*Texto dado*.
━━━━━━
El síndrome de Pinocho



   Salvo honrosas excepciones, la mayoría de las personas nos pasamos el día comparando nuestra vida con la de los demás, y es este un ejercicio en el que casi siempre nos llevamos la peor parte, porque las más de las veces nos convencemos a nosotros mismos de que la de los otros es una vida interesante, divertida, apasionante y placentera, mientras que la nuestra es anodina, incompleta y frustrante. Lo curioso del asunto es que si le hiciéramos a los demás esta misma pregunta es probable que obtuviéramos una respuesta parecida, y de esta forma descubriríamos que ellos también piensan que su vida es anodina, incompleta y frustrante, en contraposición con la nuestra, que imaginan interesante, divertida, apasionante y placentera. Por ello, al final la madurez consiste esencialmente en asumir que nada ni nadie es perfecto, y que las cosas hay que encajarlas como vienen.

Sin embargo, más allá de esta apreciación general, de vez en cuando nos encontramos con gente que lo tiene más complicado. Son aquellos a los que les ha tocado vivir una existencia tan dolorosa, tan gris y tan decepcionante que para sobrellevarla no encuentran otra solución que inventarse una existencia paralela, llena de emociones y de éxitos, en la que siempre son los protagonistas de historias maravillosas que en realidad nunca ocurrieron. Se les reconoce fácilmente porque cuando cuentan las cosas siempre se atribuyen a sí mismos el rol protagonista, y pretenden además convencernos a todos de que su papel es indefectiblemente crucial y determinante para todo lo bueno, brillante o hermoso que ocurre. Y tanto es así que al final parecen tener una pasmosa capacidad para ser, a la vez, el niño en el bautizo, el novio en la boda, y hasta el muerto en el entierro.
━━━━━━
*Datos proporcionados*.
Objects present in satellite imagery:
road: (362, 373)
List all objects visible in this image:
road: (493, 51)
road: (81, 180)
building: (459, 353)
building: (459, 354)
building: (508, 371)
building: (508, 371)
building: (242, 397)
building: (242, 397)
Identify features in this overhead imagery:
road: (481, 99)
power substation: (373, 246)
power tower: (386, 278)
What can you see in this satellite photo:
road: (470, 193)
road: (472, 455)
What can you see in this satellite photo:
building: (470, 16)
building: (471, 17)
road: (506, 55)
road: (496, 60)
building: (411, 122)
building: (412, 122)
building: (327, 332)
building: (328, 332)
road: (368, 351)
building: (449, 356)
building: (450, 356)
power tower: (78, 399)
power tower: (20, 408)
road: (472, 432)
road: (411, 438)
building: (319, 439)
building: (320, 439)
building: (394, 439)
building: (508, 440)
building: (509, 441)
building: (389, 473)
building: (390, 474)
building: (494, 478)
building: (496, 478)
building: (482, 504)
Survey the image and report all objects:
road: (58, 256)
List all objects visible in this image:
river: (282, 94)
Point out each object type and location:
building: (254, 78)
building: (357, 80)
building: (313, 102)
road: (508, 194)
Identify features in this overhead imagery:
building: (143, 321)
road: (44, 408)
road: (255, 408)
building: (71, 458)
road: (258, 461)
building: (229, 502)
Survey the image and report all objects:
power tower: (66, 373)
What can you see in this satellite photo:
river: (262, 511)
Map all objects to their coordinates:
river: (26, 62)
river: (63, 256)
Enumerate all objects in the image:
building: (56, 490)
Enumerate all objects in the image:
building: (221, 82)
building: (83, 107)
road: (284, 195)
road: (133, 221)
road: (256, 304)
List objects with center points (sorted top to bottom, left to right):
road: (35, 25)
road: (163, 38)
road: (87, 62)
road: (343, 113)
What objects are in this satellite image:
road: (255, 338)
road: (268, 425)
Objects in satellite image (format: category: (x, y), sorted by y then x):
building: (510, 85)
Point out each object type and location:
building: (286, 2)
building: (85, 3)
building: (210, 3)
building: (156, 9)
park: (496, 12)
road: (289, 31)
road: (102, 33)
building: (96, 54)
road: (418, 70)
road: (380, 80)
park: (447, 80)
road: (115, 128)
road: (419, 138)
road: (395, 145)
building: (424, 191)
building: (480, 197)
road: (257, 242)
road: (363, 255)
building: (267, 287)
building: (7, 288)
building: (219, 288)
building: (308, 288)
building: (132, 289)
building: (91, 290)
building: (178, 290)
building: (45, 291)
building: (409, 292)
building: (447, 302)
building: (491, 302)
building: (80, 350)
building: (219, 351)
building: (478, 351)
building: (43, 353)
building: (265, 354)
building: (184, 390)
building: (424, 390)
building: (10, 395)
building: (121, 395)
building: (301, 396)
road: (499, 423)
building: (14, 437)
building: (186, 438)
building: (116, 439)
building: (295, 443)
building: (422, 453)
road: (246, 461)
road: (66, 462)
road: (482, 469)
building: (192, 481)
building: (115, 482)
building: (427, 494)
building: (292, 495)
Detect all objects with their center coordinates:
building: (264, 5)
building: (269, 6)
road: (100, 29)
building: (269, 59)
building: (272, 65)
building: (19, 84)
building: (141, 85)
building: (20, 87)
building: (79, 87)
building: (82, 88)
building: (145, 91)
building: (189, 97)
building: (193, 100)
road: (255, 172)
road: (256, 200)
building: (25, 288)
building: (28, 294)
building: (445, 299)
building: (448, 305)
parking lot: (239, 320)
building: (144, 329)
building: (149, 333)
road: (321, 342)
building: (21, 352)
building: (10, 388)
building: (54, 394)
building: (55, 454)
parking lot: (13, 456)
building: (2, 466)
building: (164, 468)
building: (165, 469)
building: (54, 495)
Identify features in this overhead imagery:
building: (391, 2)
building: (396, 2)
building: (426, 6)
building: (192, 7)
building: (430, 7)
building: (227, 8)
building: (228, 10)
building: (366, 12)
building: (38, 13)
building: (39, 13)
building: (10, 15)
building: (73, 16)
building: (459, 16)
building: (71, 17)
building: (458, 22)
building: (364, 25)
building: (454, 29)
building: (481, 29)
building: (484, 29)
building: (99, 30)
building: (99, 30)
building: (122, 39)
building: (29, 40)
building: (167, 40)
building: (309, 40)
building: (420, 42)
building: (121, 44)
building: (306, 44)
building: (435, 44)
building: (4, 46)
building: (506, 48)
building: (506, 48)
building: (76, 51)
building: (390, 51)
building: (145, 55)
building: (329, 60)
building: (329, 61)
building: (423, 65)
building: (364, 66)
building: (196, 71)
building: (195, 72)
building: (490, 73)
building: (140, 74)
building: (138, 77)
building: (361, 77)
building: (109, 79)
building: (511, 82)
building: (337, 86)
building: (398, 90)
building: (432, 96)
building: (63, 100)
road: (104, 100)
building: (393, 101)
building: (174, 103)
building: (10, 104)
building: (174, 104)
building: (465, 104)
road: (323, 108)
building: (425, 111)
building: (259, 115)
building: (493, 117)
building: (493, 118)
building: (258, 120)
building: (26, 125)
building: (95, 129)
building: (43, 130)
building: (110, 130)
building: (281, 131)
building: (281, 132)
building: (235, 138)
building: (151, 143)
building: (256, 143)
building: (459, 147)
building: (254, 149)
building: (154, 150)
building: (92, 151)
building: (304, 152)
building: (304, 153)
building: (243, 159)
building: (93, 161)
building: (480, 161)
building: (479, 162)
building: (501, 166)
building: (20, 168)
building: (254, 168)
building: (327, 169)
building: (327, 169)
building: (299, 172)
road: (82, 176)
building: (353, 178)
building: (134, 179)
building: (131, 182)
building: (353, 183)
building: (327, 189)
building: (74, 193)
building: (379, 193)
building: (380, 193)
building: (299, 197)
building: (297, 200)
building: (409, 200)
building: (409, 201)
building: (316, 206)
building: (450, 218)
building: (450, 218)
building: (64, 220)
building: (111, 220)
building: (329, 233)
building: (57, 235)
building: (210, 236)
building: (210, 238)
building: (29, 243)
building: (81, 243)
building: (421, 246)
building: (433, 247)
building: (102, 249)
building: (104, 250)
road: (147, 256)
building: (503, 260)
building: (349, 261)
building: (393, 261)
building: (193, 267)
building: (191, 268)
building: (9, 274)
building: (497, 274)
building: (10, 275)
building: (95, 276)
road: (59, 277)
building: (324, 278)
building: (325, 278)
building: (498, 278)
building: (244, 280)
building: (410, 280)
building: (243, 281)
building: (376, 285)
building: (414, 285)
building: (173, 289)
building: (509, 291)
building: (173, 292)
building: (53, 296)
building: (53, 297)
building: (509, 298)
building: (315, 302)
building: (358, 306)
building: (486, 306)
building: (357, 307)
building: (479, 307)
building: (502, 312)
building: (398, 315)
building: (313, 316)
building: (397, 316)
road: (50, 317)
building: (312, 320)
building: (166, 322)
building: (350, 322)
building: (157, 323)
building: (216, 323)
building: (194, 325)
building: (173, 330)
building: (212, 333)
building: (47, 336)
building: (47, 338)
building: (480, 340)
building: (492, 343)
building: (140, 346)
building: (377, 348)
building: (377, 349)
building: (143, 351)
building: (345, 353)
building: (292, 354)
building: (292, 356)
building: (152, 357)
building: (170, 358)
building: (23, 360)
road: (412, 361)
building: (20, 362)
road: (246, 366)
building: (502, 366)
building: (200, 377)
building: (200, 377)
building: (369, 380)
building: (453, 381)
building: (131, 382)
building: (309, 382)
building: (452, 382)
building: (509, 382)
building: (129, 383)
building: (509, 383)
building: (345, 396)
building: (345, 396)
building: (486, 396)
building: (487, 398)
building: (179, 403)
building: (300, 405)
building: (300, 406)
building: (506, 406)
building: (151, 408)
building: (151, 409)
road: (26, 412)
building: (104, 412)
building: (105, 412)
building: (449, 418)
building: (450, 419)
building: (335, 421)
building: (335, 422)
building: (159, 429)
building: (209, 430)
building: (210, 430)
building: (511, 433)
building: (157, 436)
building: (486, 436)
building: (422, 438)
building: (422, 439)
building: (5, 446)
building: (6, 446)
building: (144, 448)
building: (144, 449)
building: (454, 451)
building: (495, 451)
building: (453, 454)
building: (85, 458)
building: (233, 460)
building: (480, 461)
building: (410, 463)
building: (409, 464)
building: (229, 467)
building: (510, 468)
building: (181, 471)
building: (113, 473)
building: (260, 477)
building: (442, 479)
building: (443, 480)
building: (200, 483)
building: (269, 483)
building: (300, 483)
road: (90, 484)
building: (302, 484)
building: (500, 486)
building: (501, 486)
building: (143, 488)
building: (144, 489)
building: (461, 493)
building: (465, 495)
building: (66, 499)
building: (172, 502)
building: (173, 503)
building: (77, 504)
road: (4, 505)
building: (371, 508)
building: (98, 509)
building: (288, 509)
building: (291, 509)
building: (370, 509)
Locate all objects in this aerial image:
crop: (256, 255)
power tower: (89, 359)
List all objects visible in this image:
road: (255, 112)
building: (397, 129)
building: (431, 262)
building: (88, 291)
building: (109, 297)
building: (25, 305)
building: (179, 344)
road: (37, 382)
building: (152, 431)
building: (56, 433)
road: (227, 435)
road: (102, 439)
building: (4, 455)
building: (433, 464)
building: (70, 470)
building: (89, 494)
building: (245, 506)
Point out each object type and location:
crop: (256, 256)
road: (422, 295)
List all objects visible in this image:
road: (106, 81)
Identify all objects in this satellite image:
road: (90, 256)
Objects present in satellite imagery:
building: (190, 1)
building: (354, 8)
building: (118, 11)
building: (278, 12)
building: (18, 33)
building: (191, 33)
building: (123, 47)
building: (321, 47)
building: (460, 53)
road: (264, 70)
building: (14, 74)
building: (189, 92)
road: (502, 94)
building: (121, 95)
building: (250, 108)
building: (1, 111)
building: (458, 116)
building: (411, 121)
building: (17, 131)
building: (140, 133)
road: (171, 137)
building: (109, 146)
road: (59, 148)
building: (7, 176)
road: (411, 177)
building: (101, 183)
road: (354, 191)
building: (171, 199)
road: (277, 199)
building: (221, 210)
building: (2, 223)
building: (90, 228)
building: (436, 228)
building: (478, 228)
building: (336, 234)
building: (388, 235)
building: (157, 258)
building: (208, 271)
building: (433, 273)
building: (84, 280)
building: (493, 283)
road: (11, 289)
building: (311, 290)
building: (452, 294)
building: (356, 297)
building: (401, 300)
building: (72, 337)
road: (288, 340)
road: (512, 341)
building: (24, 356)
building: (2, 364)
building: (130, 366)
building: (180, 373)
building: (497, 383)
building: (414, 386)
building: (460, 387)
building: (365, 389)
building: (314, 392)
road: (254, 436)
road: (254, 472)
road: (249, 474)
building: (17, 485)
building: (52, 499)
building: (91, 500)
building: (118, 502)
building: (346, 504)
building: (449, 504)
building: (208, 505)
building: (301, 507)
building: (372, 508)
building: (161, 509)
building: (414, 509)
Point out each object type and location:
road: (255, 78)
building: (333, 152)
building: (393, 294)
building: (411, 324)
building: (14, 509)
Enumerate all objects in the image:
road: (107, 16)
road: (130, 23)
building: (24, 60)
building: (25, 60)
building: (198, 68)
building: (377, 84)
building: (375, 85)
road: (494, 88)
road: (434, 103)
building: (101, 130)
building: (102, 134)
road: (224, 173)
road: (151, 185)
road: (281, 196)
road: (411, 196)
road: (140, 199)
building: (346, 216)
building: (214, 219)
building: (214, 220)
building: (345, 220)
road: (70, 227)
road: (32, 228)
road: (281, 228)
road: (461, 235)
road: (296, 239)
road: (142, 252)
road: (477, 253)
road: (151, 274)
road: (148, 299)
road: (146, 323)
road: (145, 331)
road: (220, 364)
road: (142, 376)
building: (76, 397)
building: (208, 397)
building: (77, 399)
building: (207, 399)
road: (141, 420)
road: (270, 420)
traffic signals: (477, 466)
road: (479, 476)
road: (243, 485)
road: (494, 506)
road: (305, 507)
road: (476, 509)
━━━━━━
*Problema planteado A*. Según el texto sobre el síndrome de Pinocho, ¿en qué consiste esencialmente la madurez?
*Problema planteado B*. Resume de forma más breve el párrafo del texto sobre el síndrome de Pinocho que empieza con "Sin embargo, más allá de esta apreciación general", conservando sus datos principales.

*Solución desarrollada A*. Consiste en asumir que nada ni nadie es perfecto y que las cosas hay que encajarlas como vienen.

*Solución desarrollada B*. Algunas personas lo tienen más complicado. Su vida es tan dolorosa, gris y decepcionante que, para sobrellevarla, se inventan una existencia paralela llena de emociones y éxitos, con historias maravillosas que nunca ocurrieron. Se les reconoce porque siempre se atribuyen el papel protagonista y quieren convencer a todos de que su intervención es decisiva en todo lo bueno, brillante o hermoso. Al final parecen ser a la vez el niño en el bautizo, el novio en la boda y hasta el muerto en el entierro.